For this one, run without sudo, the last flag prints as gibberish because `ptrace()` to poke around in memory silently fails, pointing at incorrect data for the flag. `sudo ./Sheb-Teth.bin`, however, will print out the last flag.

+500 and we're done!

At the end you'll have a binary that looks very much like [mine for this writeup](Sheb-Teth.bin_patched)

I absolutely glazed over the anti-debugging for flags 4 and 5, but that's entirely because I have no idea how to get gdb to trace properly through the forking and ptrace'ing - setting it to follow child processes simply didn't! Reading through that trickery and figuring out how it worked was quite entertaining, highly recommended as an exercise left to the reader.

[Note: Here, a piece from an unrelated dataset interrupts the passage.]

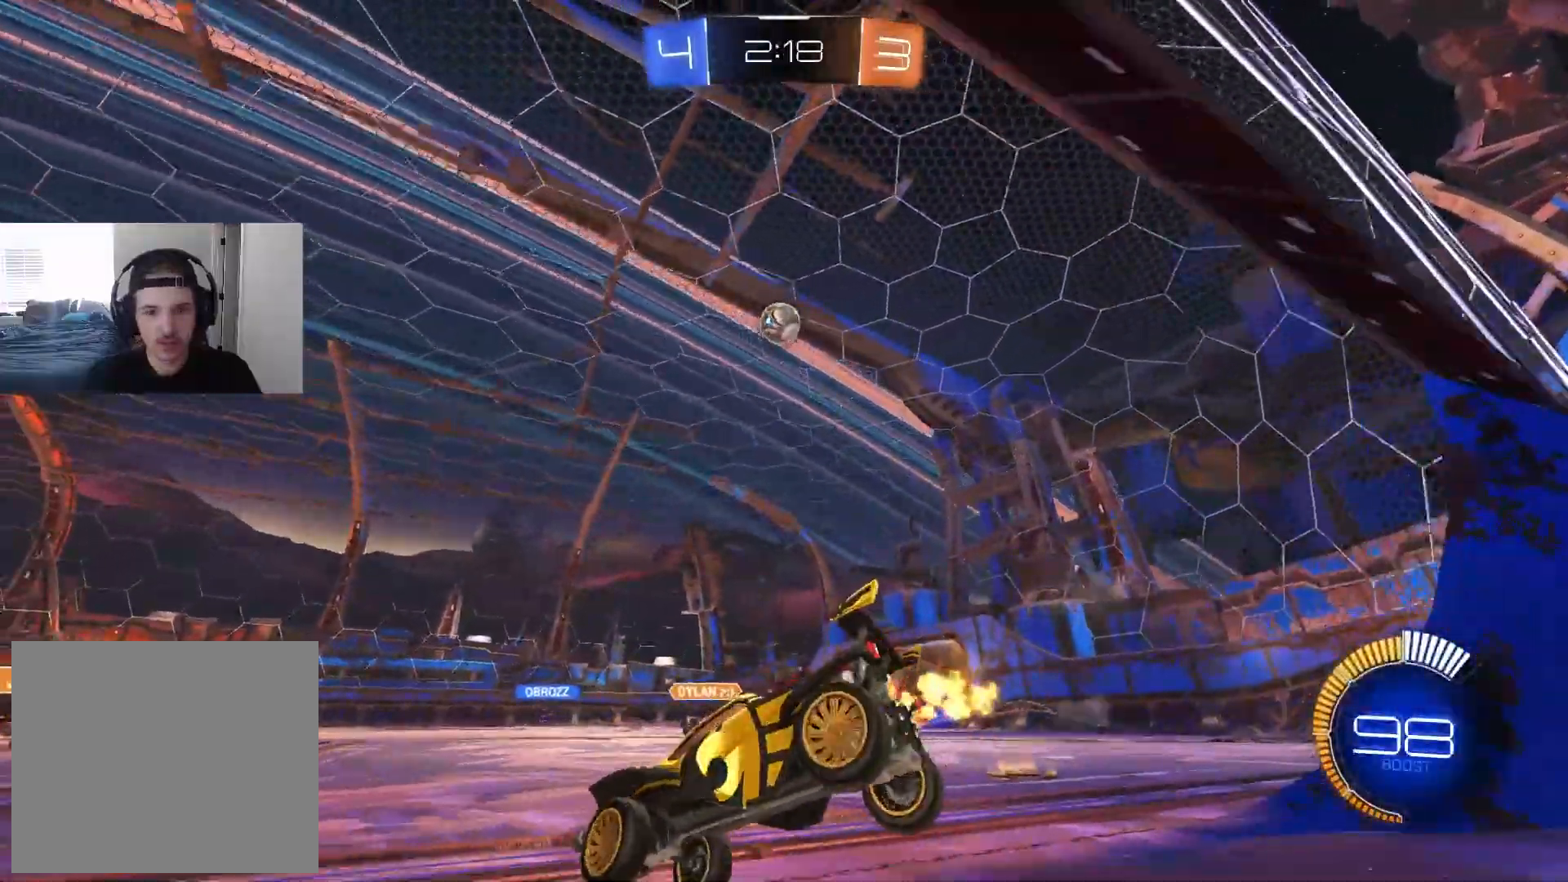
{"buttons": ["R2"], "left_stick": "center", "right_stick": "center", "events": [[17, "left_stick", "center"], [133, "left_stick", "right"], [233, "left_stick", "center"], [283, "R2", "up"], [500, "R2", "down"]]}
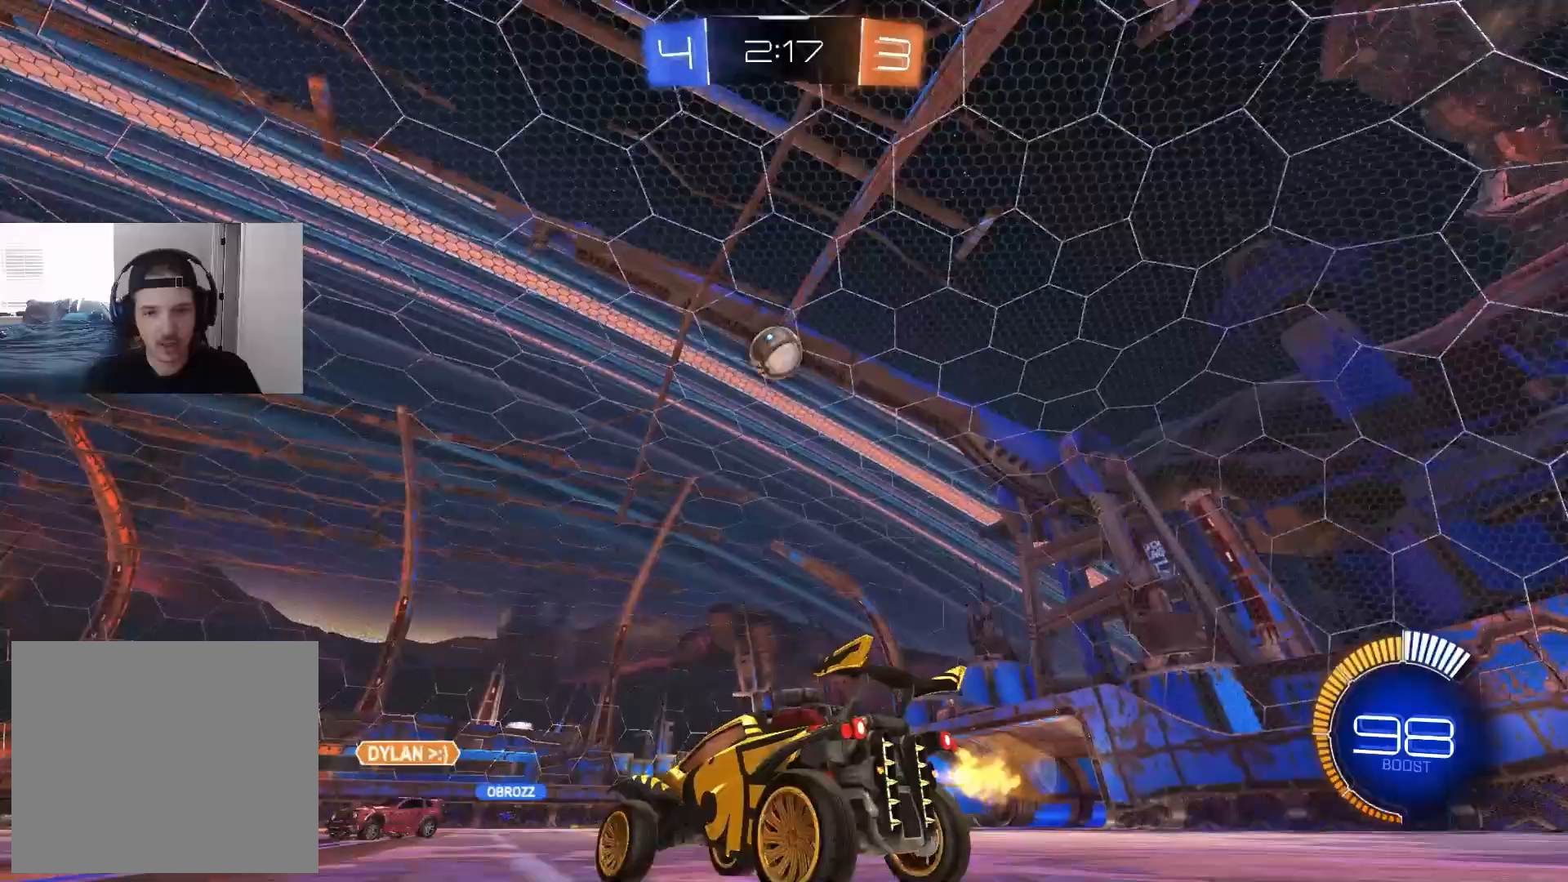
{"buttons": [], "left_stick": "center", "right_stick": "center", "events": [[50, "TRIANGLE", "down"], [133, "TRIANGLE", "up"], [200, "R2", "up"]]}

PS: the binary I had in finishing the challenges was [a little different](Sheb-Teth.bin). My initial attempt included me wanting to debug into a segfault I caused by patching `xorscura_compare` wrong (I trashed a register that shouldn't have been.. oops), so I actually looked into the ptraces and mimicked the IPC via `POKEDATA` with a `mov`. I also intially `nop`'d out all the ptrace and fork nonsense after that, since it was throwing GDB off the scent. That's not necessary if we just get the patching right from the first time around, perhaps after knowing what *not* to do..

# BONUS:

I fixed up some issues in the binary after my patching, now [this binary](Sheb-Teth.bin_fancy) will print all of the flags when run, no longer prompting for input.

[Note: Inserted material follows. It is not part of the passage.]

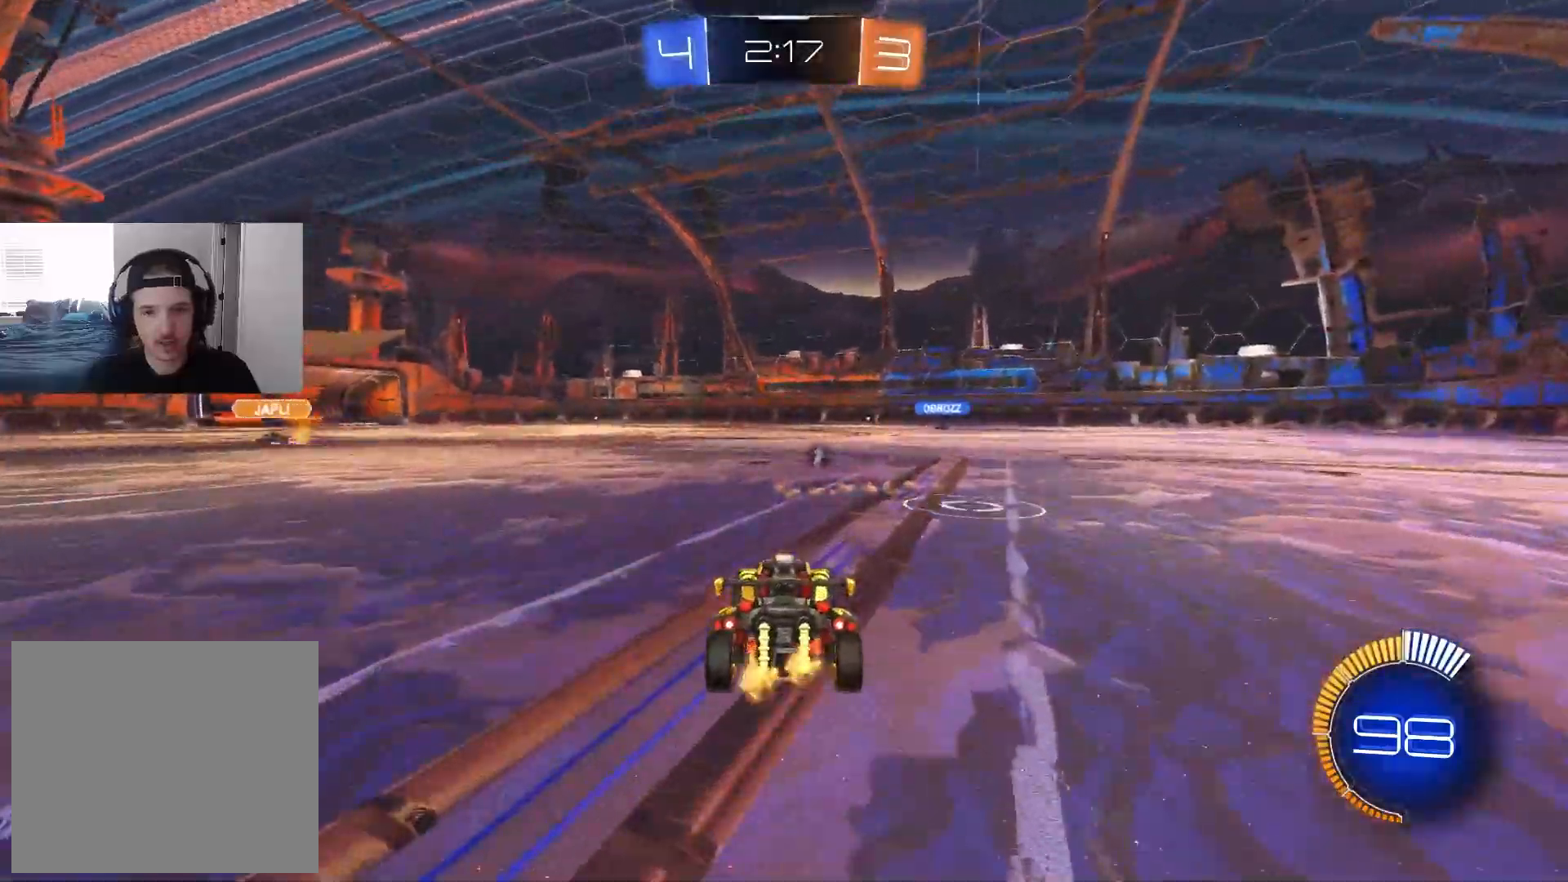
{"buttons": ["R2"], "left_stick": "center", "right_stick": "center", "events": [[67, "R2", "down"], [100, "left_stick", "left"], [217, "R2", "up"], [333, "R2", "down"], [467, "left_stick", "center"]]}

The only extra patching necessary is really to replace `strncmp()` calls with `puts()` and ensure the right parameter is passed for flags 0, 1, and 2. In `xorscura_compare()`, patching out comparisons as described above does the trick just fine.

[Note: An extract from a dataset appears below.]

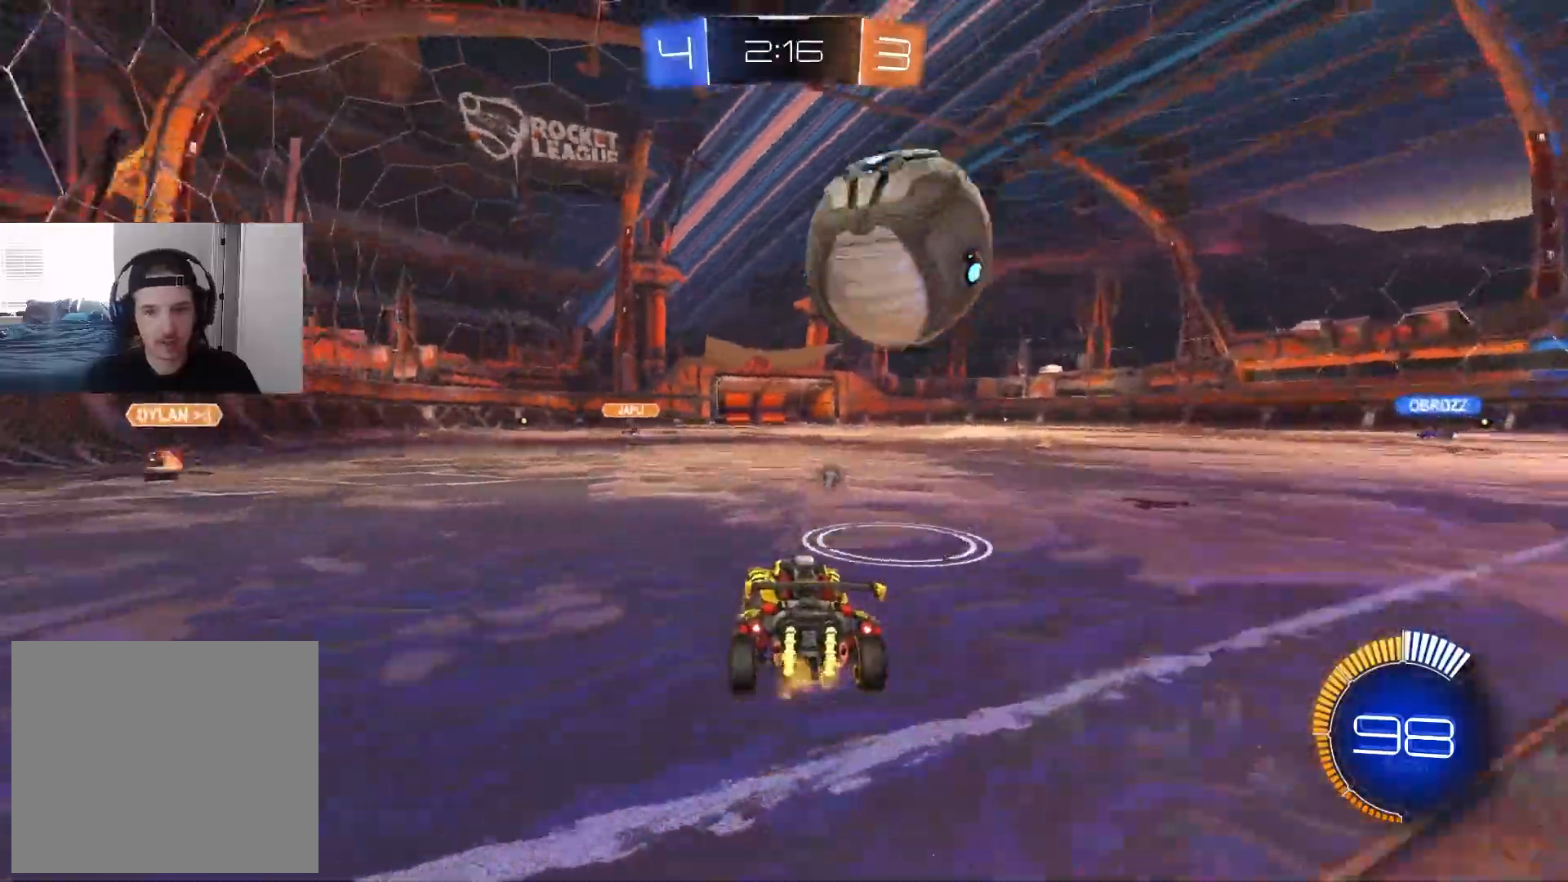
{"buttons": [], "left_stick": "down", "right_stick": "center", "events": [[33, "CIRCLE", "down"], [67, "left_stick", "left"], [83, "CROSS", "down"], [150, "left_stick", "center"], [183, "CIRCLE", "up"], [183, "CROSS", "up"], [250, "CIRCLE", "down"], [250, "CROSS", "down"], [350, "R1", "down"], [350, "left_stick", "down"], [367, "CROSS", "up"], [383, "CIRCLE", "up"], [400, "R1", "up"], [417, "R2", "up"]]}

Mind you, this writeup is *much* cleaner than the actual hacking I did at this binary during the CTF - I elided a lot of false starts and broken assembly and register fiddling.

---

<a name="patching_footnote">1</a>: When I say "patch", I do mean quite literally typing bytes into a hex editor. I personally use hexedit, but would happily accept suggestions for better terminal-based hex editors. Bless and HxD are also good, depending on your OS and preferences. Addresses like `0x804XXXX` here refer to addresses in the virtual address space of the process - to convert those to addresses in the file, for this particular binary, you would subtract the base address the file expects to be loaded at. For this program it's `0x804800`, which you can find through a little guesswork or looking at ELF headers with `objdump -p Sheb-Teth.bin`:

<pre class="codebox">
Program Header:
    PHDR off    0x00000034 vaddr 0x08048034 paddr 0x08048034 align 2**2
         filesz 0x00000100 memsz 0x00000100 flags r-x
  INTERP off    0x00000134 vaddr 0x08048134 paddr 0x08048134 align 2**0
         filesz 0x00000013 memsz 0x00000013 flags r--
    <b>LOAD off    0x00000000 vaddr 0x08048000 paddr 0x08048000 align 2**12
         filesz 0x00002f68 memsz 0x00002f68 flags r-x</b>
    LOAD off    0x00003000 vaddr 0x0804b000 paddr 0x0804b000 align 2**12
         filesz 0x000001a8 memsz 0x000001b8 flags rw-
 DYNAMIC off    0x0000300c vaddr 0x0804b00c paddr 0x0804b00c align 2**2
         filesz 0x000000e8 memsz 0x000000e8 flags rw-
    NOTE off    0x00000148 vaddr 0x08048148 paddr 0x08048148 align 2**2
         filesz 0x00000044 memsz 0x00000044 flags r--
EH_FRAME off    0x000028d4 vaddr 0x0804a8d4 paddr 0x0804a8d4 align 2**2
         filesz 0x000000a4 memsz 0x000000a4 flags r--
   STACK off    0x00000000 vaddr 0x00000000 paddr 0x00000000 align 2**4
         filesz 0x00000000 memsz 0x00000000 flags rw-
    LOAD off    0x00000000 vaddr 0x08048000 paddr 0x08048000 align 2**12
</pre>
The bolded entry here tells us that the region at file offset 0 maps to the virtual address 0x8048000, with the file and in-memory regions being the following 0x2f68 bytes. If you see a virtual address below `0x8048000 + 0x2f68`, this is the mapping that applies!

In radare2, you could instead `?p <virtual_addr>` to convert to a file offset, and not worry about these specifics.